Although the efficiency of promoting PrEP to pregnant/breastfeeding women is not as great as the efficiency of promoting PrEP to MSM and FSWs, this does not necessarily mean that promoting PrEP to these groups is significantly less cost-effective. There are significant demand creation and outreach costs associated with reaching high-risk groups [35]. Further, the number of life-years saved per infant HIV infection averted is likely to be greater than the number of life-years saved per adult HIV infection averted, given the longer life expectancy of infants compared to adults. Considering our findings, we recommend that PrEP policies be updated to include pregnant/breastfeeding women, especially high-risk pregnant women, which was one of the most efficient strategies in our analysis.

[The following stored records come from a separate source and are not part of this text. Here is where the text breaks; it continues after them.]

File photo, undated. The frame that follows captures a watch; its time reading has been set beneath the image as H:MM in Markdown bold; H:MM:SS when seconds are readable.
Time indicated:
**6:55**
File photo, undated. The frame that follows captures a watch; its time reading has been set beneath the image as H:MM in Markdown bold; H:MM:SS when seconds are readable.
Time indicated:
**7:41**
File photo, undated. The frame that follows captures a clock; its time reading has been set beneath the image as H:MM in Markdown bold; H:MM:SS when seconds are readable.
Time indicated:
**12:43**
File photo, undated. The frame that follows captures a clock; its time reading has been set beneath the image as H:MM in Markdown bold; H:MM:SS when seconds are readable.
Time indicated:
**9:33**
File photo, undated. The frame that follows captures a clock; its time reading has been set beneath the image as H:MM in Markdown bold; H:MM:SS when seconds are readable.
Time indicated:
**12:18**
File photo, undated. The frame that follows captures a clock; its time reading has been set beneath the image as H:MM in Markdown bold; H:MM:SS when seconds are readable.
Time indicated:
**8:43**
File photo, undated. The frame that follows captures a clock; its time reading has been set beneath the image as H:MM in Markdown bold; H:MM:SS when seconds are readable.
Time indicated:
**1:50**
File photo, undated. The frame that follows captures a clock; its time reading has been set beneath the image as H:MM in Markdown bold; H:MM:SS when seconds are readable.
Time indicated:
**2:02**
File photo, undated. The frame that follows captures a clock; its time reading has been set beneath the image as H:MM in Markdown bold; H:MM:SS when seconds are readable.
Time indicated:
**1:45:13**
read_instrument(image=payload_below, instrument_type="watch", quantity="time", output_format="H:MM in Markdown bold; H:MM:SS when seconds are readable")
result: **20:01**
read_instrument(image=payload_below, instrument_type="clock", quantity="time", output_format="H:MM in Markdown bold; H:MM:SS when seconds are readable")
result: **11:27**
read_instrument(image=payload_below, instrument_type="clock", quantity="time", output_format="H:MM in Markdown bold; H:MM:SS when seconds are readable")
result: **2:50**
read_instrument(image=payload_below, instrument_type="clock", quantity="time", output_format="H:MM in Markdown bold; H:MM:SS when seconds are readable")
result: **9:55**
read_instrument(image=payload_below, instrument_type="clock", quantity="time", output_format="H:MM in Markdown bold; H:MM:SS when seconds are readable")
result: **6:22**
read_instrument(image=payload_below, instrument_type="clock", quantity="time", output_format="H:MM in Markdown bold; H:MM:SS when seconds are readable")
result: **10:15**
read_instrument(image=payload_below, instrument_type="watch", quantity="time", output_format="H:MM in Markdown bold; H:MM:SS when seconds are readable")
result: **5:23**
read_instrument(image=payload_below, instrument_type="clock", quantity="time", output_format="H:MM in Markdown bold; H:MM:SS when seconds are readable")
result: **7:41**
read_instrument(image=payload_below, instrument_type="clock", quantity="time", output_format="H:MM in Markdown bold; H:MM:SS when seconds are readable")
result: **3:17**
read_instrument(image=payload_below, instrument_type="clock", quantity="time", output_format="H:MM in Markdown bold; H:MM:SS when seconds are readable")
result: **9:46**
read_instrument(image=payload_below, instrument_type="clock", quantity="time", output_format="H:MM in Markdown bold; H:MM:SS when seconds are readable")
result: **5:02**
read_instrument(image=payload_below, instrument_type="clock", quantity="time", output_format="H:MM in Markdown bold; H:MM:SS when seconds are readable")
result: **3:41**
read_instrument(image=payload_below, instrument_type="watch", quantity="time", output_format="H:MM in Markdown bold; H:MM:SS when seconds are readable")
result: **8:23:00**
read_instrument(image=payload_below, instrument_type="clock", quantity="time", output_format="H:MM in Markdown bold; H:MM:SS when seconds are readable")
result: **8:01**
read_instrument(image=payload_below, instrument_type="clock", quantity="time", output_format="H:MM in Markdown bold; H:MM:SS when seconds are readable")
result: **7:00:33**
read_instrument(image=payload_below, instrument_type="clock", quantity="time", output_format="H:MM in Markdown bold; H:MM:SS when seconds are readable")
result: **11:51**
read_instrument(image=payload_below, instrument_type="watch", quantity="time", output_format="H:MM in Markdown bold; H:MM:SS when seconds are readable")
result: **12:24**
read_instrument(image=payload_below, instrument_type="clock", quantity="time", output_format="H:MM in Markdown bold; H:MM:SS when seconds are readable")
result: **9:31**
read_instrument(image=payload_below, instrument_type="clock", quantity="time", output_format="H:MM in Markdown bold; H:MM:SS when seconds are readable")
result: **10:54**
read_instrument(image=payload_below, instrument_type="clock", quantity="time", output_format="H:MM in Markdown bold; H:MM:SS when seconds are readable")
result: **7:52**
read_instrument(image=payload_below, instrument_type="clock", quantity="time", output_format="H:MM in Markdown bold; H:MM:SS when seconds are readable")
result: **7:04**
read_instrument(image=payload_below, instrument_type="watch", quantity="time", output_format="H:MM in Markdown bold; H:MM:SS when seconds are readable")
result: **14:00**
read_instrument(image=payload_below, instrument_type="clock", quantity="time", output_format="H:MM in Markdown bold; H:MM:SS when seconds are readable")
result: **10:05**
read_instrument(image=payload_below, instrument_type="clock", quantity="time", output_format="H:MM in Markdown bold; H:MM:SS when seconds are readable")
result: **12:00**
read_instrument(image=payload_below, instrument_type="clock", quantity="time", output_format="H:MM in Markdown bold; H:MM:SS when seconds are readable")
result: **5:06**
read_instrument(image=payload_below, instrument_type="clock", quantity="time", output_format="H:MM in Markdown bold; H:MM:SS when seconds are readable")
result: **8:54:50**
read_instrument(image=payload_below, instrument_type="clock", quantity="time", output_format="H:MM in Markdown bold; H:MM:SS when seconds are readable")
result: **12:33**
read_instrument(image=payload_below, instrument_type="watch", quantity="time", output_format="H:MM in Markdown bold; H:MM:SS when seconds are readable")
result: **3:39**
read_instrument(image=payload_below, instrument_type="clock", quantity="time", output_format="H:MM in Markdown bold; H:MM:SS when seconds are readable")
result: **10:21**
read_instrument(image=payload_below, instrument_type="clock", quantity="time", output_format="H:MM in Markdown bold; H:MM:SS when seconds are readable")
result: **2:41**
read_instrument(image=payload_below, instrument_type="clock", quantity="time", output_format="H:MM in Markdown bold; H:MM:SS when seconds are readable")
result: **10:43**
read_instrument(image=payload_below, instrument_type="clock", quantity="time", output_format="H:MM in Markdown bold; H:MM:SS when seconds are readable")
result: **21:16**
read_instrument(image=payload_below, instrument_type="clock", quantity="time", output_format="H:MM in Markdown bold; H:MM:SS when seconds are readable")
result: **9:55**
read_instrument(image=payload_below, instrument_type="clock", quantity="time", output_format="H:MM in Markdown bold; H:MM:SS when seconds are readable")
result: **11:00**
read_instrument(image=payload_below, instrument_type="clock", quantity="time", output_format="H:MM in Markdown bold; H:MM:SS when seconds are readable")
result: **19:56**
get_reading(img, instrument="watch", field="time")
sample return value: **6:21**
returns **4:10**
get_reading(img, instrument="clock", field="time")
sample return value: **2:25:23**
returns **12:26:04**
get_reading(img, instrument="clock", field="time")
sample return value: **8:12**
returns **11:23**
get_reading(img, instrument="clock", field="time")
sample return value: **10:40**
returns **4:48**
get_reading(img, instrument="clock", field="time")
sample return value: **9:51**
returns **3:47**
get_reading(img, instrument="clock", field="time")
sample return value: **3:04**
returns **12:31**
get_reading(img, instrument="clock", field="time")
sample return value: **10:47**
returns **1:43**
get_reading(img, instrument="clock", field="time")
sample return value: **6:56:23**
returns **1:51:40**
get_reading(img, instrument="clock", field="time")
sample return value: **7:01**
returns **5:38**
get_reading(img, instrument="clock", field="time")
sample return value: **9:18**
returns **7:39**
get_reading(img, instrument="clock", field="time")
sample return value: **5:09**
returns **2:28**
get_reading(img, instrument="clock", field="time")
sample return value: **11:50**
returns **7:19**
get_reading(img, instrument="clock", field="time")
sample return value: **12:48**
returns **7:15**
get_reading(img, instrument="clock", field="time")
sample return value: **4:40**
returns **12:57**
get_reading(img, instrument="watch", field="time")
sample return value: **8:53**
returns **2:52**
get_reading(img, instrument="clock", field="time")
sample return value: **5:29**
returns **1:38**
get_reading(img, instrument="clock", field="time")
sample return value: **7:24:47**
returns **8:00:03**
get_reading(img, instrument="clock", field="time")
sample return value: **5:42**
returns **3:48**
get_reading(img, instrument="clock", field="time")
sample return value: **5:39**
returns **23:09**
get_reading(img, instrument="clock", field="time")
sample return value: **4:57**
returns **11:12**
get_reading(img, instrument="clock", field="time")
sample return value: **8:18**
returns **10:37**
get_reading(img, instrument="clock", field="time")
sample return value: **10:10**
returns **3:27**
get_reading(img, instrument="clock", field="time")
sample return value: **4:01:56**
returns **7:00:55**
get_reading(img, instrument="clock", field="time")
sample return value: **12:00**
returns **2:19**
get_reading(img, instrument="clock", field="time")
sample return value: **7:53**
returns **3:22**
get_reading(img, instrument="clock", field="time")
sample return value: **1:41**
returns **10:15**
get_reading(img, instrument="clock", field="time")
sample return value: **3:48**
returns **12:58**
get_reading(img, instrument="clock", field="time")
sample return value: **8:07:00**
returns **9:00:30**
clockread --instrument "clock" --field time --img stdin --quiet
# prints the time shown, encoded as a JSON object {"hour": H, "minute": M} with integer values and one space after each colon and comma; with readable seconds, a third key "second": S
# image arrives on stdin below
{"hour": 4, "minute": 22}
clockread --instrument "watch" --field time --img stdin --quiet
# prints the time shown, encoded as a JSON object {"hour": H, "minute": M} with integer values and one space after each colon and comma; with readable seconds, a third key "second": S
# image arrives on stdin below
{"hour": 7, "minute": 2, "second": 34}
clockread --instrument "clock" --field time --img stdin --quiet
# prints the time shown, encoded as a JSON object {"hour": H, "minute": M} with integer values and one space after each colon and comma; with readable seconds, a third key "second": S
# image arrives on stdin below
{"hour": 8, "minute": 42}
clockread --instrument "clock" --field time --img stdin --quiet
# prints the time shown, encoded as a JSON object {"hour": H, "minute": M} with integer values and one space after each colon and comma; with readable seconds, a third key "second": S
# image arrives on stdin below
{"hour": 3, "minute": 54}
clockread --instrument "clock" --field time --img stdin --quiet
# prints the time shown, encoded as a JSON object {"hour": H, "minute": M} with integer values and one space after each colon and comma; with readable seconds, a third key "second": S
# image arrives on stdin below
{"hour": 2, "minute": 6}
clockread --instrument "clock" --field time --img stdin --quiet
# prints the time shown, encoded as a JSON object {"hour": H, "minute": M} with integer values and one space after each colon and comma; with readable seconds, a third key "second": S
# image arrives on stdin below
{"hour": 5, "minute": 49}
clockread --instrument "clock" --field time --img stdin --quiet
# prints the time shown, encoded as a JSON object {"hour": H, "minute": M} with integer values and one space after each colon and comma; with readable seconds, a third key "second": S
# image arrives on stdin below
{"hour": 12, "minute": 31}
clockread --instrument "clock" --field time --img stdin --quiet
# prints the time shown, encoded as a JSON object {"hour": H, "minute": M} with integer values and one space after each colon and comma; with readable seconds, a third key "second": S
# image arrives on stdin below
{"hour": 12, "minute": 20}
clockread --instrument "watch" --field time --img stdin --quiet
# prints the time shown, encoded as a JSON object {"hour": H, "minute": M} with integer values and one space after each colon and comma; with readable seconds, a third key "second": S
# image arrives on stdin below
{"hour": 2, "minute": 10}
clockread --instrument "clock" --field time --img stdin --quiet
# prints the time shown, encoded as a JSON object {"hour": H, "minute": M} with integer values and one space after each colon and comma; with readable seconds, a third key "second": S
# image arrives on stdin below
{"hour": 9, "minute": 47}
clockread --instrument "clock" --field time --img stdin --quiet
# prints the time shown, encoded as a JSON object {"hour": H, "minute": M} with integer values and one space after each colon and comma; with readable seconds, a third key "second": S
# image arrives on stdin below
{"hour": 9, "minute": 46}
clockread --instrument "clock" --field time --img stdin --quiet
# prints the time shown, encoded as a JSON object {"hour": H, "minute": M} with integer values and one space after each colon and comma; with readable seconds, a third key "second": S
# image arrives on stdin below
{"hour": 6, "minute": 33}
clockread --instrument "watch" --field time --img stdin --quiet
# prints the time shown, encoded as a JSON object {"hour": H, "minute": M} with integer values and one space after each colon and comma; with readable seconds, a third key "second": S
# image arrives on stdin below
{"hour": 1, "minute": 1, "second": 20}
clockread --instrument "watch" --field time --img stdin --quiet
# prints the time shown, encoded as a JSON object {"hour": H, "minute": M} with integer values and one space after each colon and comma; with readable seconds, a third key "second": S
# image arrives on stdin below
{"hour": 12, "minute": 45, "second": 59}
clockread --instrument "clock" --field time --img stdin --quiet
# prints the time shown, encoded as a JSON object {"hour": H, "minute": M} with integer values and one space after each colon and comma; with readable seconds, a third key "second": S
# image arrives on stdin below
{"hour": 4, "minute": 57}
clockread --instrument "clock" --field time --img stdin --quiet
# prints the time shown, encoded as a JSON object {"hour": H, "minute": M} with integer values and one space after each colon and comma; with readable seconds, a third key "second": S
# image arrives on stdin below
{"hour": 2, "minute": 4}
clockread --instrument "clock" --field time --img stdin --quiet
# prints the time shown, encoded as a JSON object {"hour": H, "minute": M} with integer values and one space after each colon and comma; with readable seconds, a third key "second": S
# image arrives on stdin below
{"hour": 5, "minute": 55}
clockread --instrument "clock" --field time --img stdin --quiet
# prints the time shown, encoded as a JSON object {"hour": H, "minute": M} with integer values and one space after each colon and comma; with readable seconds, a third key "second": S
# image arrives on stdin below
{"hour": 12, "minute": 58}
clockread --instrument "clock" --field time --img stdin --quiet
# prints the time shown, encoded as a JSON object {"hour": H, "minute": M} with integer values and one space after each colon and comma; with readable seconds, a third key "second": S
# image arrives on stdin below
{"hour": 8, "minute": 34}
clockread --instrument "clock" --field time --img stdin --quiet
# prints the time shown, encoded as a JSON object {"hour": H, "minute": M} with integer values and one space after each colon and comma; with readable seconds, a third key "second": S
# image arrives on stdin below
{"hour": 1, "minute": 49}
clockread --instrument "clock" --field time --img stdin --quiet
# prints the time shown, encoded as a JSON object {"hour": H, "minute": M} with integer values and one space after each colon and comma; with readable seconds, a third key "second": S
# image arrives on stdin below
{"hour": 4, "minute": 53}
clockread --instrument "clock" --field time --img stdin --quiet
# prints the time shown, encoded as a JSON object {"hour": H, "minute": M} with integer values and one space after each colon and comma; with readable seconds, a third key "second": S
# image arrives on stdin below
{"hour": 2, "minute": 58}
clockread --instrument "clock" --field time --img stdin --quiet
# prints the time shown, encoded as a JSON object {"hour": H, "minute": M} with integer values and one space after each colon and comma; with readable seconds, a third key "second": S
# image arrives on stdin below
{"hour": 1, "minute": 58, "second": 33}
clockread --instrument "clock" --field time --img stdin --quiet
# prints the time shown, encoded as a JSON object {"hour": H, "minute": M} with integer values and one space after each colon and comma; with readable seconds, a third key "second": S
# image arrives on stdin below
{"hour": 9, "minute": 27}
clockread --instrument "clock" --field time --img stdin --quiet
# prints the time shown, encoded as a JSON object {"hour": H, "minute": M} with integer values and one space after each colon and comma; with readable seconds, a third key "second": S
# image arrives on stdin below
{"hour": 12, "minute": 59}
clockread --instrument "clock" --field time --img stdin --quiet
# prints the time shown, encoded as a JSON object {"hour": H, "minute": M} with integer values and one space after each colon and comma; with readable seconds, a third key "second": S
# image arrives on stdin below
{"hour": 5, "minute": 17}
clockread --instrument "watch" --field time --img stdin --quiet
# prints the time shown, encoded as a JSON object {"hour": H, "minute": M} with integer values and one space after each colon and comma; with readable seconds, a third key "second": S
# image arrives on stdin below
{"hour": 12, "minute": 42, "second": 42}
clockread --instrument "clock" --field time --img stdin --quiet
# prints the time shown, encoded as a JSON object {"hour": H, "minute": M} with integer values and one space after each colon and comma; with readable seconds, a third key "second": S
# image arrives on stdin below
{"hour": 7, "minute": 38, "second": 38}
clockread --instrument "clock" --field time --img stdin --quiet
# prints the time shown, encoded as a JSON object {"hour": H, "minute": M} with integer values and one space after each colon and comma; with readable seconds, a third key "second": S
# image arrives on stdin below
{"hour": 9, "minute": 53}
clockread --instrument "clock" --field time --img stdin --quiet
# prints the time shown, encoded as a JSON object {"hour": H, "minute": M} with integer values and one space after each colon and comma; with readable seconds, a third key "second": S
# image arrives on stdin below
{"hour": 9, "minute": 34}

A limitation of our model is the assumption that women who initiate PrEP during pregnancy remain on PrEP throughout the pregnancy/breastfeeding period. Although we lack data on retention rates when PrEP is initiated during pregnancy, early data from the PrEP program in FSWs show a worryingly low rate of retention [33], suggesting that our assumptions about retention in pregnant/breastfeeding women may be optimistic. Interventions to support PrEP retention and adherence in this population are essential.
Conclusion:
High levels of uptake of and adherence to PrEP among pregnant/breastfeeding women could fundamentally alter maternal and infant HIV acquisition in SA. There is an urgent need for implementation research to identify interventions that will facilitate PrEP use during pregnancy/breastfeeding in SA.